The US House of Representatives Tuesday passed a bill that would enshrine same-sex marriage in federal law. The Respect for Marriage Act passed by a vote of 267-157 amid concern that the Supreme Court could move to overturn the case protecting same-sex marriage, since it is based on the same legal principle as the now-overturned Roe v. Wade.
The bill aims to ensure that individuals retain their right to marriage even if the Supreme Court repeals Obergefell v. Hodges or Loving v. Virginia, landmark cases which struck down laws banning same-sex marriage and interracial marriage respectively. Specifically, the bill repeals a portion of the Defense of Marriage Act allowing states to deny same-sex couples the right to marry. The bill goes on to state that no state can deny any individual the right to marry on the basis of sex, race, ethnicity or national origin.
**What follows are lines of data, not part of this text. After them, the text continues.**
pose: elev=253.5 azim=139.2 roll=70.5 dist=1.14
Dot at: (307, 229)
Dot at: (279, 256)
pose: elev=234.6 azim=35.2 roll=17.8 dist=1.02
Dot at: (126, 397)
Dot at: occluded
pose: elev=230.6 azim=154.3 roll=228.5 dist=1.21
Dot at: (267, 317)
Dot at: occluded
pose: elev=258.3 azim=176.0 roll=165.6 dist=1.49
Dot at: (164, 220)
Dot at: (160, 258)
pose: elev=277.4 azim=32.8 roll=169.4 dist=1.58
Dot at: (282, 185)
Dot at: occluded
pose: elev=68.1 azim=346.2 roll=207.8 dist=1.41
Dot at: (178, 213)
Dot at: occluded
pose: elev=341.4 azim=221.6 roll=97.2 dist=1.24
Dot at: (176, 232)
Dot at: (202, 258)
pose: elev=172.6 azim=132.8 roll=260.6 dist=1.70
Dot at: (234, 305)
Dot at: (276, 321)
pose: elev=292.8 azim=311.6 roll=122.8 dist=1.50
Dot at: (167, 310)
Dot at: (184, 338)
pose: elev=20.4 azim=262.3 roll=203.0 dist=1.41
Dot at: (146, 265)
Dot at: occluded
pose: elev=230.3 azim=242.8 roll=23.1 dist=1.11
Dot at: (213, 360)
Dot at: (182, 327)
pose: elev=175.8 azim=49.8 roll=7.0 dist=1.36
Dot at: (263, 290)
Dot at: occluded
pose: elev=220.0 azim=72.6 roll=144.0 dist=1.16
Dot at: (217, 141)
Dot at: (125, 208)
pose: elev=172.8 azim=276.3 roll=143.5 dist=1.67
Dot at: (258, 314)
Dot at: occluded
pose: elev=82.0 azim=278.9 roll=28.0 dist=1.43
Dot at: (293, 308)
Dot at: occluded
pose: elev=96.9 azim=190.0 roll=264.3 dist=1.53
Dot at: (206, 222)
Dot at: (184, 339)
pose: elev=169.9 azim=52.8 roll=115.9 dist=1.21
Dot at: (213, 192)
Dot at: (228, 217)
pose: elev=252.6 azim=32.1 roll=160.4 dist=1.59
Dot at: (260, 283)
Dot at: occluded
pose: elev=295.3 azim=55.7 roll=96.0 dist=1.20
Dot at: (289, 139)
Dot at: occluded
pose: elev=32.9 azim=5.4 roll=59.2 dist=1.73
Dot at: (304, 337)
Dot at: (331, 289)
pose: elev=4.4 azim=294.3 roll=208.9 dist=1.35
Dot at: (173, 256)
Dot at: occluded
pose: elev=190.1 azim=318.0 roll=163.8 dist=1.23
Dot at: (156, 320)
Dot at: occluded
Should any state refuse to recognize same-sex or interracial marriages, the bill authorizes the Department of Justice to pursue civil action against them.
As it currently stands, the Supreme Court requires states to recognize individual’s right to same-sex marriage under Obergefell. In 2015 the court found a right to same-sex marriage under the Fourteenth Amendment’s due process clause—the very same clause that previously protected an individual’s right to an abortion under Roe. The court also found a right to interracial marriage under the same clause in the case of Loving v. Virginia. Following the court’s decision to overturn Roe in the case of Dobbs v. Jackson Women’s Health Organization, same-sex marriage advocates began sounding the alarm. In his concurring opinion, Justice Clarence Thomas signaled that the Dobbs decision meant the court should reconsider its decision in Obergefell.
The bill now heads to the US Senate, where several senators have already signaled their support. A bipartisan group of senators Tuesday introduced a version of the Respect for Marriage Act to the floor.